- [Exercise requirements] Format the lines of the listing as a JSON list of strings, one string per line with blank lines omitted, beginning at the line that contains "city: Kukatpalli" and ending with the last line of the listing. Exclude the pictures from the list.

[Saved entries]
(begin)

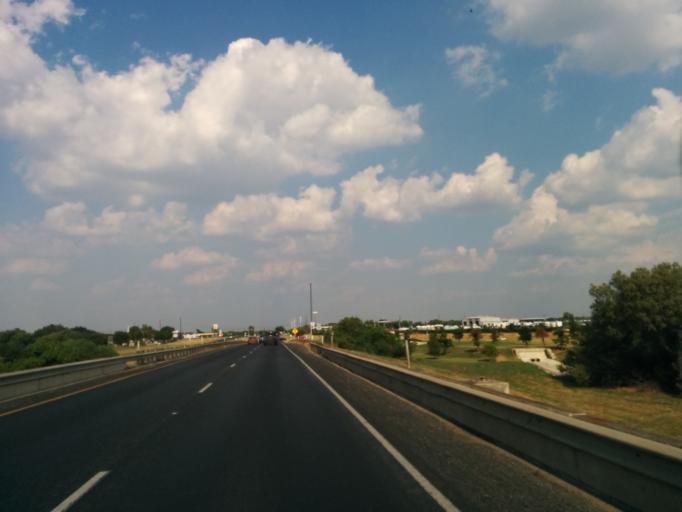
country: US
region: Texas
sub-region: Bexar County
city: Elmendorf
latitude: 29.3075
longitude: -98.3992
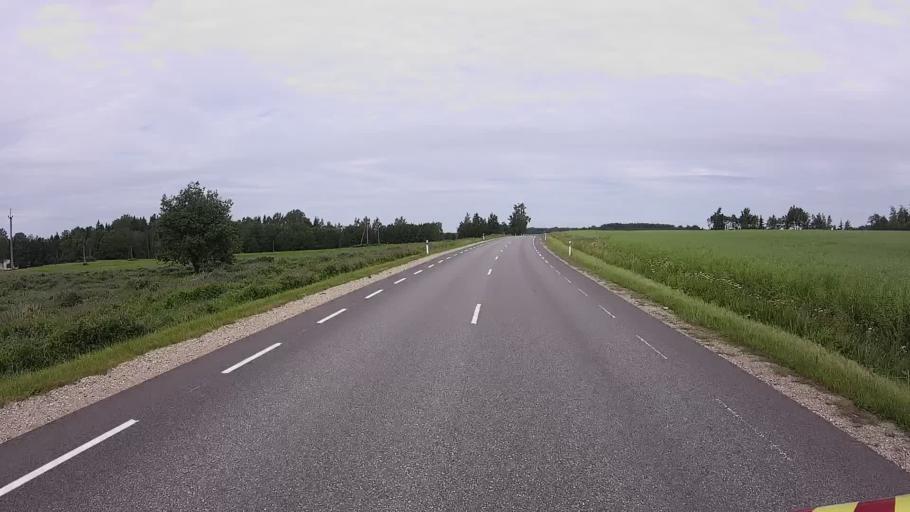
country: EE
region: Viljandimaa
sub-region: Karksi vald
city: Karksi-Nuia
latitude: 58.1613
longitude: 25.5887
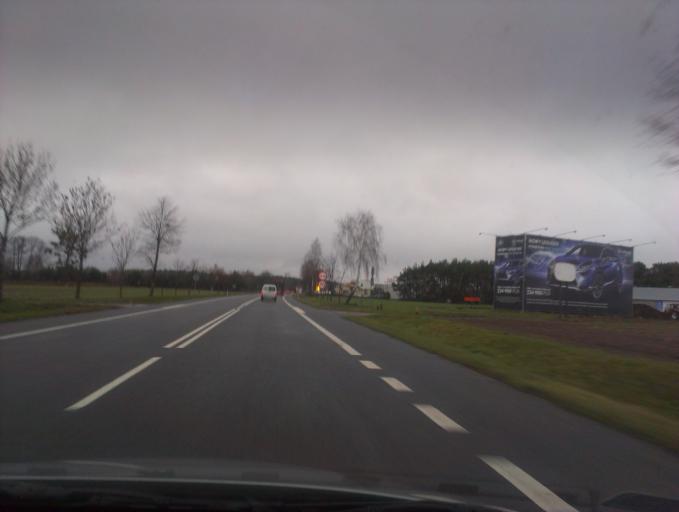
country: PL
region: Greater Poland Voivodeship
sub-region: Powiat chodzieski
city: Budzyn
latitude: 52.8972
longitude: 16.9699
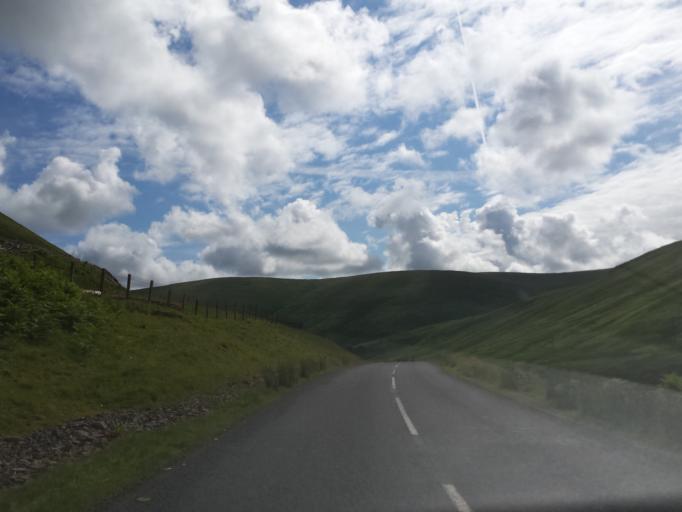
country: GB
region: Scotland
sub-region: The Scottish Borders
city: Peebles
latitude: 55.4406
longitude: -3.2449
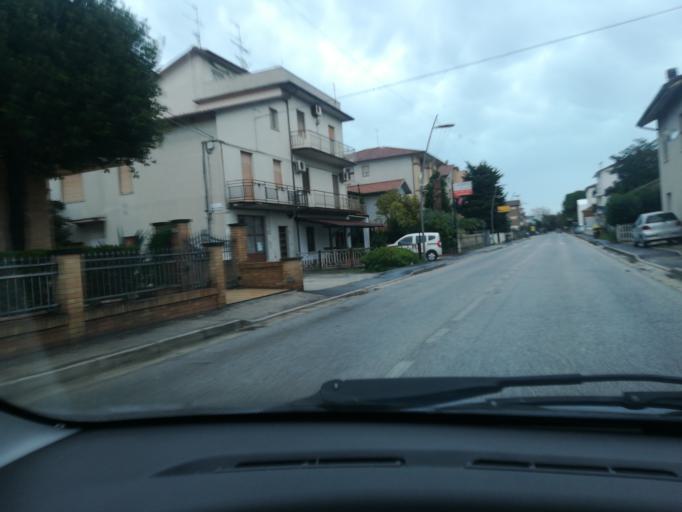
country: IT
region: The Marches
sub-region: Provincia di Macerata
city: Trodica
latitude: 43.2750
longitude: 13.5957
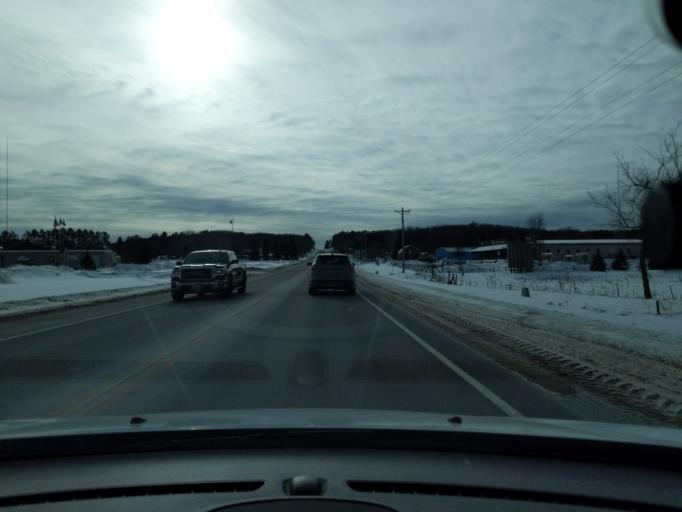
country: US
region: Wisconsin
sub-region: Washburn County
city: Spooner
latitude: 45.8118
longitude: -91.8982
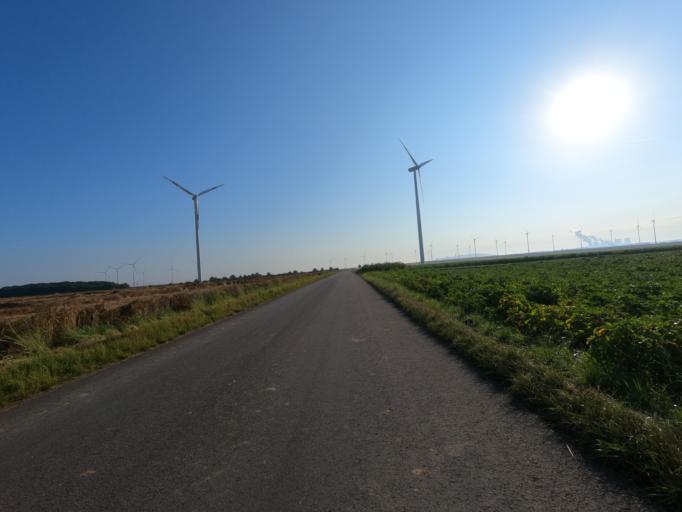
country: DE
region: North Rhine-Westphalia
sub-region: Regierungsbezirk Koln
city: Titz
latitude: 51.0269
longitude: 6.4890
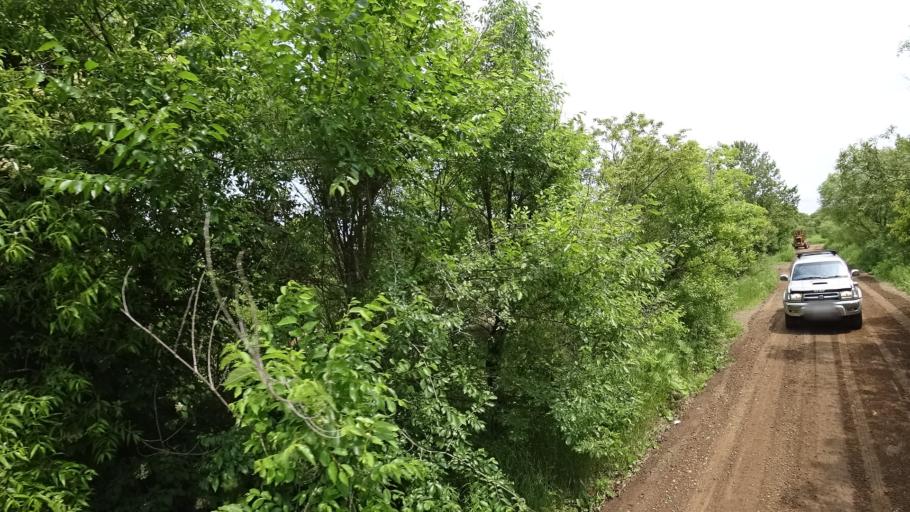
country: RU
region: Primorskiy
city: Novosysoyevka
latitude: 44.2413
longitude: 133.3759
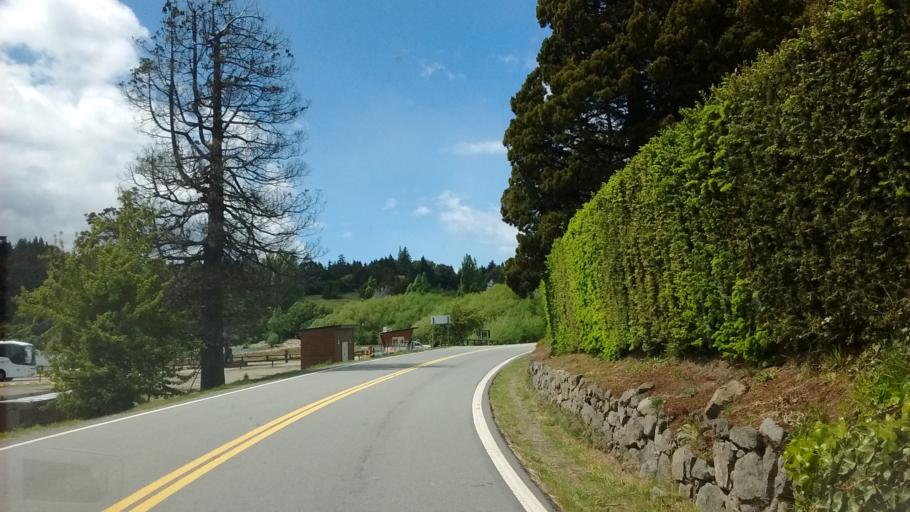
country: AR
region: Rio Negro
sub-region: Departamento de Bariloche
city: San Carlos de Bariloche
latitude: -41.0540
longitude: -71.5328
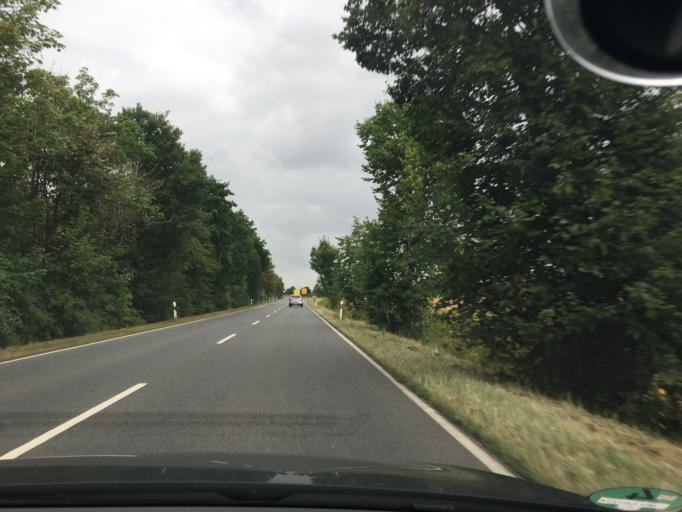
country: DE
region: North Rhine-Westphalia
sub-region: Regierungsbezirk Koln
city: Vettweiss
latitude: 50.7418
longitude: 6.6332
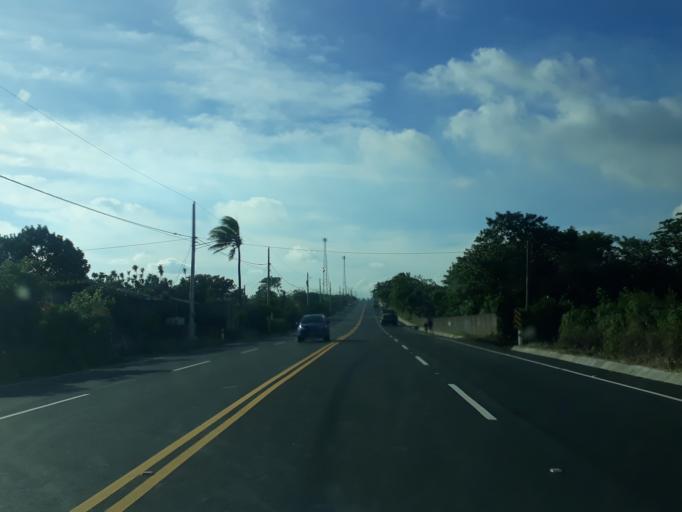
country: NI
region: Managua
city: El Crucero
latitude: 11.9214
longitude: -86.2796
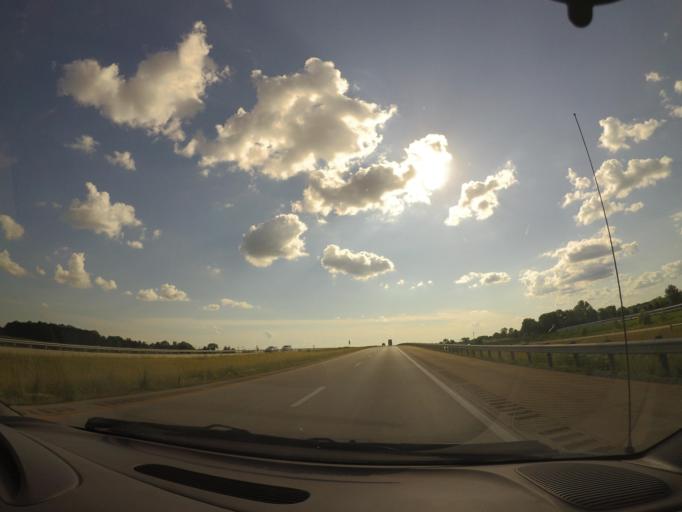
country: US
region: Ohio
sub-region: Lucas County
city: Waterville
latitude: 41.5250
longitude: -83.7295
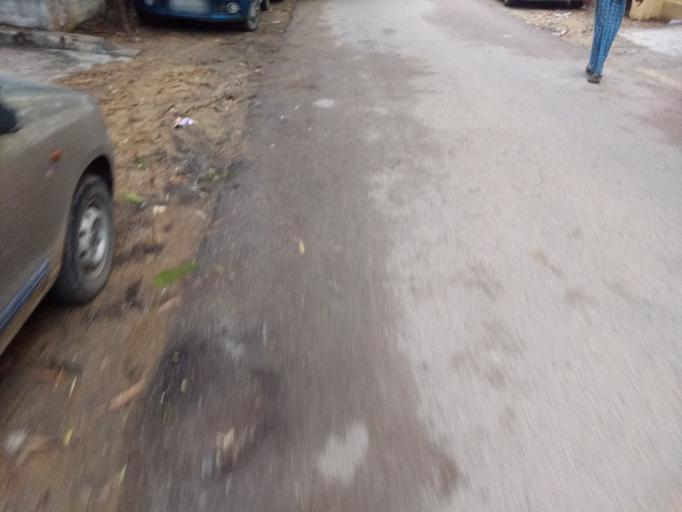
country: IN
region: Telangana
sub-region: Rangareddi
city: Kukatpalli
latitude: 17.4879
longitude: 78.3859
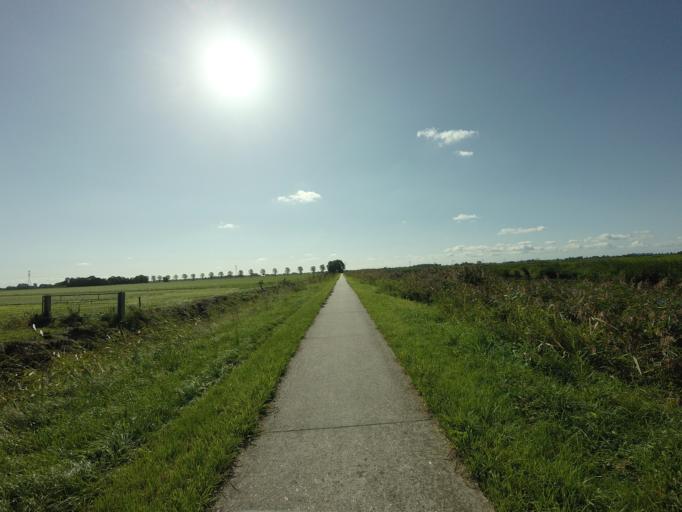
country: NL
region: Friesland
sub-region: Gemeente Boarnsterhim
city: Reduzum
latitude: 53.1235
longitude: 5.7551
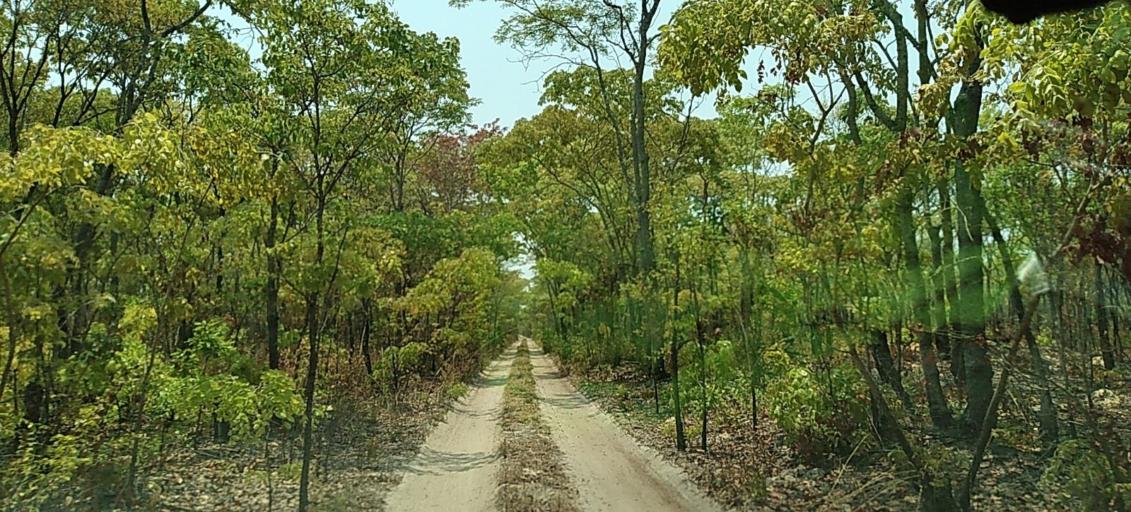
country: ZM
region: North-Western
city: Kabompo
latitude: -13.6515
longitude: 24.4721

(end)

- [Completed task]
[
  "city: Kukatpalli",
  "latitude: 17.4879",
  "longitude: 78.3859",
  "country: NL",
  "region: Friesland",
  "sub-region: Gemeente Boarnsterhim",
  "city: Reduzum",
  "latitude: 53.1235",
  "longitude: 5.7551",
  "country: ZM",
  "region: North-Western",
  "city: Kabompo",
  "latitude: -13.6515",
  "longitude: 24.4721"
]